The definitive account of what happened, why, and above all how it felt, when catastrophe hit Japan—by the Japan correspondent of The Times (London) and author of People Who Eat Darkness.
On March 11, 2011, a powerful earthquake sent a 120-foot-high tsunami smashing into the coast of northeast Japan. By the time the sea retreated, more than eighteen thousand people had been crushed, burned to death, or drowned.
It was Japan’s greatest single loss of life since the atomic bombing of Nagasaki. It set off a national crisis and the meltdown of a nuclear power plant. And even after the immediate emergency had abated, the trauma of the disaster continued to express itself in bizarre and mysterious ways.
Richard Lloyd Parry, an award-winning foreign correspondent, lived through the earthquake in Tokyo and spent six years reporting from the disaster zone. There he encountered stories of ghosts and hauntings, and met a priest who exorcised the spirits of the dead. And he found himself drawn back again and again to a village that had suffered the greatest loss of all, a community tormented by unbearable mysteries of its own.
What really happened to the local children as they waited in the schoolyard in the moments before the tsunami? Why did their teachers not evacuate them to safety? And why was the unbearable truth being so stubbornly covered up?
Ghosts of the Tsunami is an intimate account of an epic tragedy, told through the accounts of those who lived through it. It tells the story of how a nation faced a catastrophe and the struggle to find consolation in the ruins.

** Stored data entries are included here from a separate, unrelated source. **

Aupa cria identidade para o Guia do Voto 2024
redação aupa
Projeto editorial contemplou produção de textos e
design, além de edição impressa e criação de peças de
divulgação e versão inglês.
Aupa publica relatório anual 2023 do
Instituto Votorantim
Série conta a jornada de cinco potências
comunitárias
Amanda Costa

Parry leads us through one of the most harrowing tragedies a person and community can go through. I read this in a day and I think that's what made this book so powerful for me. He lets us know through the words of those who experienced it the weight of their grief; it's palpable. It sticks with you for days after.
"For many of those who experienced it, the tragedy of the tsunami was formless, black, and ineffable, an immense and overwhelming monster that blocked out the sun. But to Naomi, no less stricken than the others, it was glittering and sharp and appallingly bright. This harshly illuminated clarity was the opposite of consoling. It pierced, rather than smothered, and left nowhere to hide."

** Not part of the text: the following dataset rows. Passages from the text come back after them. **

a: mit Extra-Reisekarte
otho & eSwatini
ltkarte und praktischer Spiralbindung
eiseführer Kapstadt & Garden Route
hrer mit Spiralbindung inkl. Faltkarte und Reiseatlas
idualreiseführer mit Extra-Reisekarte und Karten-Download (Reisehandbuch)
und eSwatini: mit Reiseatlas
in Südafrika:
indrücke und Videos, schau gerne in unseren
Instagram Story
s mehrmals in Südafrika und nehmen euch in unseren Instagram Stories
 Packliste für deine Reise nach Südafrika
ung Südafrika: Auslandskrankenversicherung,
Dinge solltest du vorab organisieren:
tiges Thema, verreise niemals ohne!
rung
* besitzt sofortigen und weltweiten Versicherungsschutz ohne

Not only do we get a taste of what these people went through after the tsunami hit, we also get insight into the culture of Japan and how they traditionally deal with disasters, grief, and death. We get to experience to good and the bad and the in between. I found myself shocked at how the children died. Why didn't they do anything? This is what I would've done....but Parry helps us make sense of it. How it could have happened and why. And it's just a tragedy.

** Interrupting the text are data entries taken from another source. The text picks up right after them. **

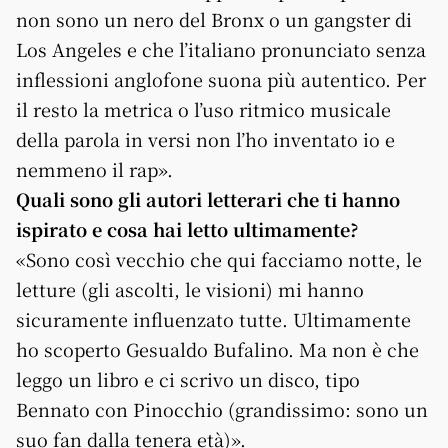
non sono un nero del Bronx o un gangster di
Los Angeles e che l’italiano pronunciato senza
inflessioni anglofone suona più autentico. Per
il resto la metrica o l’uso ritmico musicale
della parola in versi non l’ho inventato io e
nemmeno il rap».
Quali sono gli autori letterari che ti hanno
ispirato e cosa hai letto ultimamente?
«Sono così vecchio che qui facciamo notte, le
letture (gli ascolti, le visioni) mi hanno
sicuramente influenzato tutte. Ultimamente
ho scoperto Gesualdo Bufalino. Ma non è che
leggo un libro e ci scrivo un disco, tipo
Bennato con Pinocchio (grandissimo: sono un
suo fan dalla tenera età)».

"It's easy to imagine grief as an ennobling, purifying emotion--uncluttering the mind of what is petty and transient, and illumination the essential. In reality, of course, grief doesn't resolve anything, any more than a blow to the head or a devastating illness. It compounds stress and complication. It multiplies anxiety and tension. It opens fissures into cracks, and cracks into gaping chasms."
"'The children were murdered by an invisible monster,' Sayomi Shito said once. 'We vent our anger on it, but it doesn't react. It's like a black shadow. It has no human warmth.' She went on, 'The tsunami was a visible monster. But the invisible monster will last forever.'
I asked, 'What is the invisible monster?'
'I wonder myself what it is,' said Sayomi. 'Something peculiar in the Japanese, who attach importance only to the surface of things. And in the pride of people who cannot ever say sorry.'"
There are so many more quotes just like these that make you feel what they feel. It's a beautiful and tragic book and I came away with utter sadness at the tragedy, compassion, and hope for those who are left behind.
*part of my 2018 nonfiction reading challenge hosted by Doing Dewey.